Assigned task: An exact copy of all records is expected, minus the images.

Stored data entries:
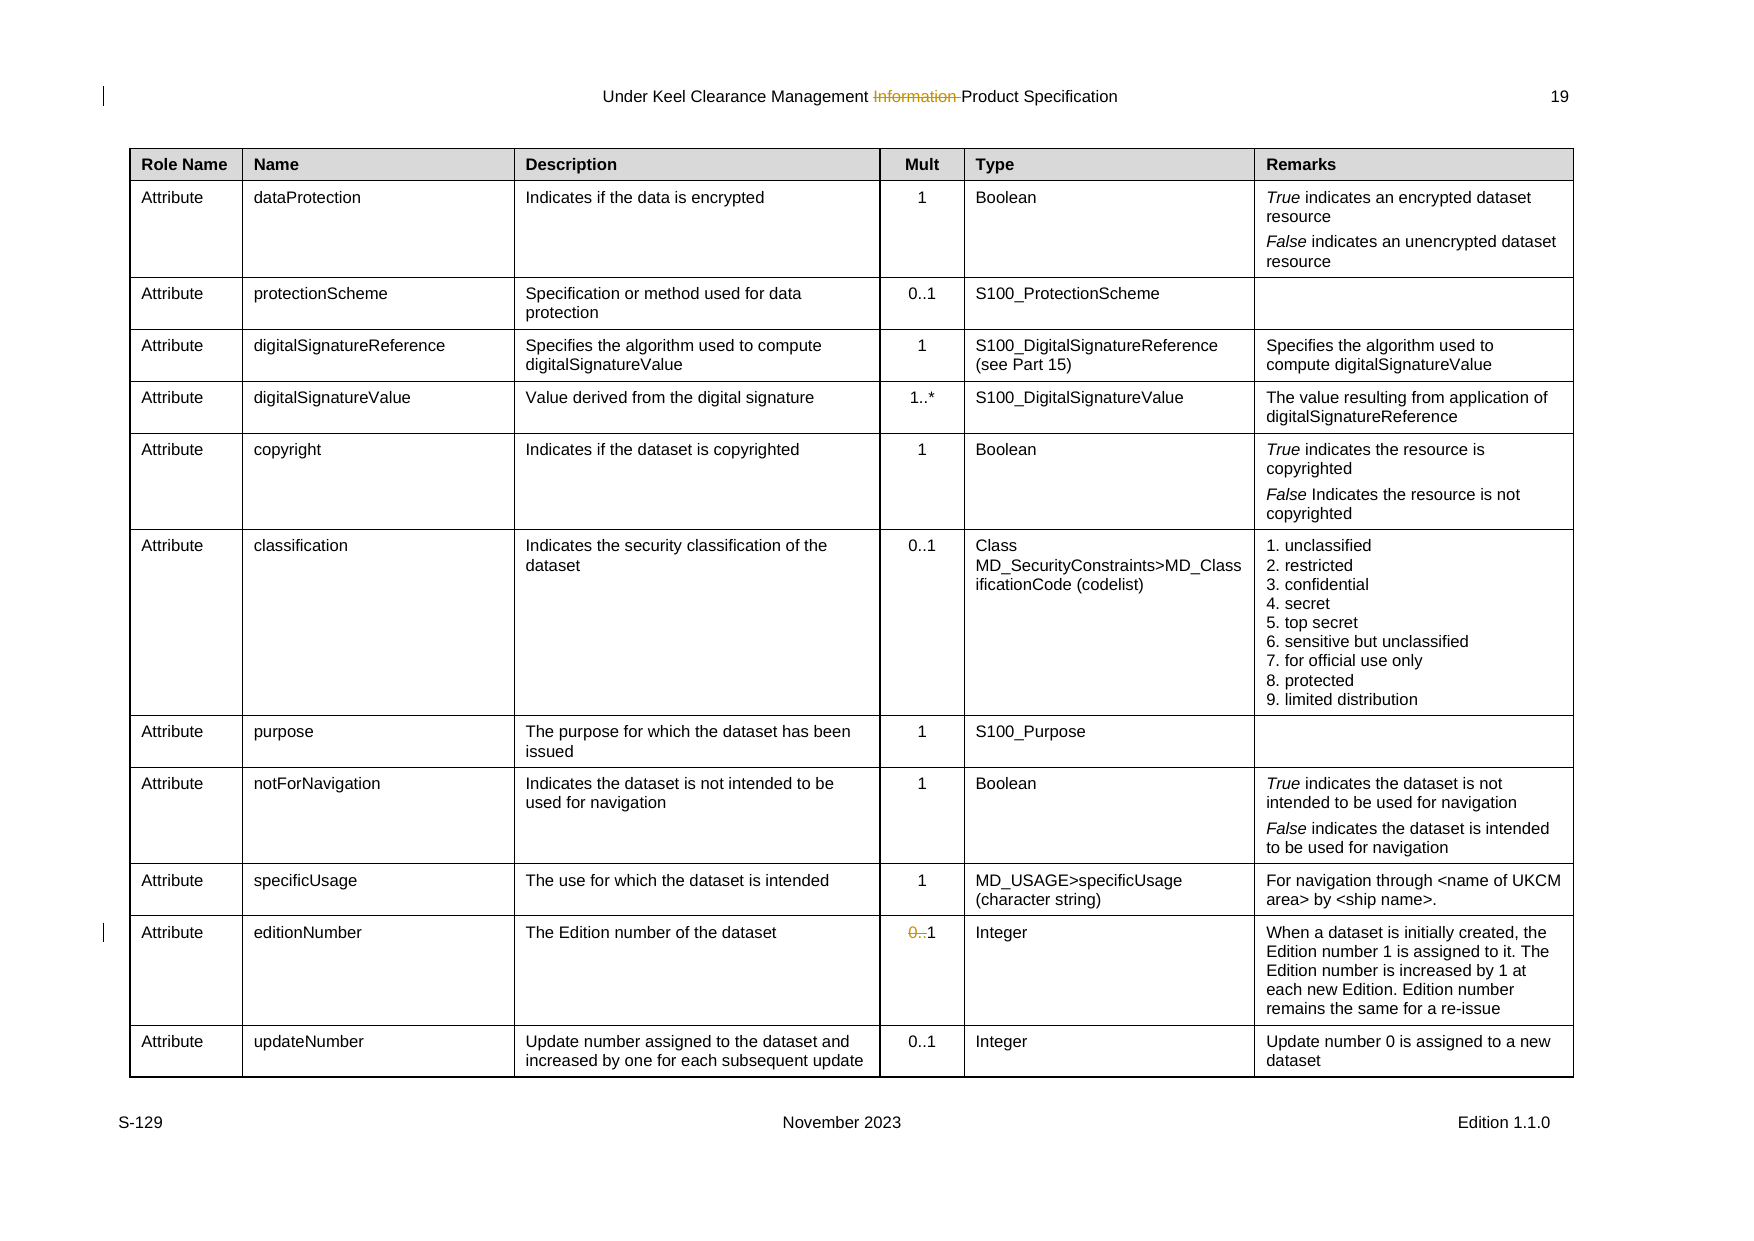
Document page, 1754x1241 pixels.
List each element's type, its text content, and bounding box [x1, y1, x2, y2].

table_cell digitalSignatureValue [243, 382, 514, 432]
table_cell notForNavigation [243, 768, 514, 863]
table_cell dataProtection [243, 181, 514, 277]
table_cell 1 [881, 916, 964, 1024]
table_cell protectionScheme [243, 278, 514, 329]
table_cell 0..1 [881, 278, 964, 329]
table_cell classification [243, 530, 514, 715]
table_cell 1 [881, 330, 964, 381]
table_cell Indicates the security classification of the dataset [515, 530, 879, 715]
table_cell True indicates the dataset is not intended to be used for navigation False indicates the dataset is intended to be used for navigation [1255, 768, 1573, 863]
table_cell Attribute [131, 1026, 242, 1076]
table_cell [1255, 278, 1573, 329]
table_cell 1 [881, 864, 964, 915]
table_cell 0..1 [881, 1026, 964, 1076]
table_cell copyright [243, 434, 514, 529]
table_cell digitalSignatureReference [243, 330, 514, 381]
table_cell Attribute [131, 382, 242, 432]
table_header Type [965, 149, 1254, 180]
table_header Mult [881, 149, 964, 180]
table_cell Attribute [131, 330, 242, 381]
table_cell Attribute [131, 434, 242, 529]
table_cell Attribute [131, 716, 242, 767]
table_cell [1255, 716, 1573, 767]
table_header Description [515, 149, 879, 180]
table_cell Update number 0 is assigned to a new dataset [1255, 1026, 1573, 1076]
table_cell 0..1 [881, 530, 964, 715]
table_header Name [243, 149, 514, 180]
table_cell S100_DigitalSignatureReference (see Part 15) [965, 330, 1254, 381]
table_cell Attribute [131, 864, 242, 915]
table_cell Attribute [131, 181, 242, 277]
table_cell Boolean [965, 181, 1254, 277]
table_cell True indicates the resource is copyrighted False Indicates the resource is not copyrighted [1255, 434, 1573, 529]
table_cell Boolean [965, 768, 1254, 863]
table_cell Value derived from the digital signature [515, 382, 879, 432]
table_cell Attribute [131, 278, 242, 329]
table_cell Specification or method used for data protection [515, 278, 879, 329]
table_cell Attribute [131, 916, 242, 1024]
table_cell Attribute [131, 530, 242, 715]
table_cell Integer [965, 916, 1254, 1024]
table_cell editionNumber [243, 916, 514, 1024]
table_cell True indicates an encrypted dataset resource False indicates an unencrypted dataset resource [1255, 181, 1573, 277]
table_cell 1 [881, 434, 964, 529]
table_cell The use for which the dataset is intended [515, 864, 879, 915]
table_cell S100_ProtectionScheme [965, 278, 1254, 329]
table_cell When a dataset is initially created, the Edition number 1 is assigned to it. The Edition number is increased by 1 at each new Edition. Edition number remains the same for a re-issue [1255, 916, 1573, 1024]
table_cell 1. unclassified 2. restricted 3. confidential 4. secret 5. top secret 6. sensitive but unclassified 7. for official use only 8. protected 9. limited distribution [1255, 530, 1573, 715]
table_cell Indicates if the dataset is copyrighted [515, 434, 879, 529]
table_cell updateNumber [243, 1026, 514, 1076]
table_cell For navigation through <name of UKCM area> by <ship name>. [1255, 864, 1573, 915]
table_cell Integer [965, 1026, 1254, 1076]
table_cell Specifies the algorithm used to compute digitalSignatureValue [515, 330, 879, 381]
table_header Remarks [1255, 149, 1573, 180]
table_cell The purpose for which the dataset has been issued [515, 716, 879, 767]
table_cell 1..* [881, 382, 964, 432]
table_cell Specifies the algorithm used to compute digitalSignatureValue [1255, 330, 1573, 381]
table_cell Attribute [131, 768, 242, 863]
table_cell The value resulting from application of digitalSignatureReference [1255, 382, 1573, 432]
table_header Role Name [131, 149, 242, 180]
table_cell The Edition number of the dataset [515, 916, 879, 1024]
table_cell Indicates the dataset is not intended to be used for navigation [515, 768, 879, 863]
table_cell Boolean [965, 434, 1254, 529]
table_cell Update number assigned to the dataset and increased by one for each subsequent update [515, 1026, 879, 1076]
table_cell 1 [881, 768, 964, 863]
table_cell 1 [881, 181, 964, 277]
table_cell specificUsage [243, 864, 514, 915]
table_cell Indicates if the data is encrypted [515, 181, 879, 277]
table_cell MD_USAGE>specificUsage (character string) [965, 864, 1254, 915]
table_cell purpose [243, 716, 514, 767]
table_cell Class MD_SecurityConstraints>MD_ClassificationCode (codelist) [965, 530, 1254, 715]
table_cell 1 [881, 716, 964, 767]
table_cell S100_DigitalSignatureValue [965, 382, 1254, 432]
table_cell S100_Purpose [965, 716, 1254, 767]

Answer to the exercise:
Document page, 1754x1241 pixels.
List each element's type, its text content, and bounding box [x1, y1, x2, y2].

table_cell digitalSignatureValue [243, 382, 514, 432]
table_cell notForNavigation [243, 768, 514, 863]
table_cell dataProtection [243, 181, 514, 277]
table_cell 1 [881, 916, 964, 1024]
table_cell protectionScheme [243, 278, 514, 329]
table_cell 0..1 [881, 278, 964, 329]
table_cell classification [243, 530, 514, 715]
table_cell 1 [881, 330, 964, 381]
table_cell Indicates the security classification of the dataset [515, 530, 879, 715]
table_cell True indicates the dataset is not intended to be used for navigation False indicates the dataset is intended to be used for navigation [1255, 768, 1573, 863]
table_cell Attribute [131, 1026, 242, 1076]
table_cell [1255, 278, 1573, 329]
table_cell 1 [881, 864, 964, 915]
table_cell 0..1 [881, 1026, 964, 1076]
table_cell copyright [243, 434, 514, 529]
table_cell digitalSignatureReference [243, 330, 514, 381]
table_cell Attribute [131, 382, 242, 432]
table_header Type [965, 149, 1254, 180]
table_header Mult [881, 149, 964, 180]
table_cell Attribute [131, 330, 242, 381]
table_cell Attribute [131, 434, 242, 529]
table_cell Attribute [131, 716, 242, 767]
table_cell [1255, 716, 1573, 767]
table_header Description [515, 149, 879, 180]
table_cell Update number 0 is assigned to a new dataset [1255, 1026, 1573, 1076]
table_cell 0..1 [881, 530, 964, 715]
table_header Name [243, 149, 514, 180]
table_cell S100_DigitalSignatureReference (see Part 15) [965, 330, 1254, 381]
table_cell Attribute [131, 864, 242, 915]
table_cell Attribute [131, 181, 242, 277]
table_cell Boolean [965, 181, 1254, 277]
table_cell True indicates the resource is copyrighted False Indicates the resource is not copyrighted [1255, 434, 1573, 529]
table_cell Boolean [965, 768, 1254, 863]
table_cell Value derived from the digital signature [515, 382, 879, 432]
table_cell Attribute [131, 278, 242, 329]
table_cell Specification or method used for data protection [515, 278, 879, 329]
table_cell Attribute [131, 916, 242, 1024]
table_cell Attribute [131, 530, 242, 715]
table_cell Integer [965, 916, 1254, 1024]
table_cell editionNumber [243, 916, 514, 1024]
table_cell True indicates an encrypted dataset resource False indicates an unencrypted dataset resource [1255, 181, 1573, 277]
table_cell 1 [881, 434, 964, 529]
table_cell The use for which the dataset is intended [515, 864, 879, 915]
table_cell S100_ProtectionScheme [965, 278, 1254, 329]
table_cell When a dataset is initially created, the Edition number 1 is assigned to it. The Edition number is increased by 1 at each new Edition. Edition number remains the same for a re-issue [1255, 916, 1573, 1024]
table_cell 1. unclassified 2. restricted 3. confidential 4. secret 5. top secret 6. sensitive but unclassified 7. for official use only 8. protected 9. limited distribution [1255, 530, 1573, 715]
table_cell Indicates if the dataset is copyrighted [515, 434, 879, 529]
table_cell updateNumber [243, 1026, 514, 1076]
table_cell For navigation through <name of UKCM area> by <ship name>. [1255, 864, 1573, 915]
table_cell Integer [965, 1026, 1254, 1076]
table_cell Specifies the algorithm used to compute digitalSignatureValue [515, 330, 879, 381]
table_header Remarks [1255, 149, 1573, 180]
table_cell The purpose for which the dataset has been issued [515, 716, 879, 767]
table_cell 1..* [881, 382, 964, 432]
table_cell Specifies the algorithm used to compute digitalSignatureValue [1255, 330, 1573, 381]
table_cell Attribute [131, 768, 242, 863]
table_cell The value resulting from application of digitalSignatureReference [1255, 382, 1573, 432]
table_header Role Name [131, 149, 242, 180]
table_cell The Edition number of the dataset [515, 916, 879, 1024]
table_cell Indicates the dataset is not intended to be used for navigation [515, 768, 879, 863]
table_cell Boolean [965, 434, 1254, 529]
table_cell Update number assigned to the dataset and increased by one for each subsequent update [515, 1026, 879, 1076]
table_cell 1 [881, 768, 964, 863]
table_cell 1 [881, 181, 964, 277]
table_cell specificUsage [243, 864, 514, 915]
table_cell Indicates if the data is encrypted [515, 181, 879, 277]
table_cell MD_USAGE>specificUsage (character string) [965, 864, 1254, 915]
table_cell purpose [243, 716, 514, 767]
table_cell Class MD_SecurityConstraints>MD_ClassificationCode (codelist) [965, 530, 1254, 715]
table_cell 1 [881, 716, 964, 767]
table_cell S100_DigitalSignatureValue [965, 382, 1254, 432]
table_cell S100_Purpose [965, 716, 1254, 767]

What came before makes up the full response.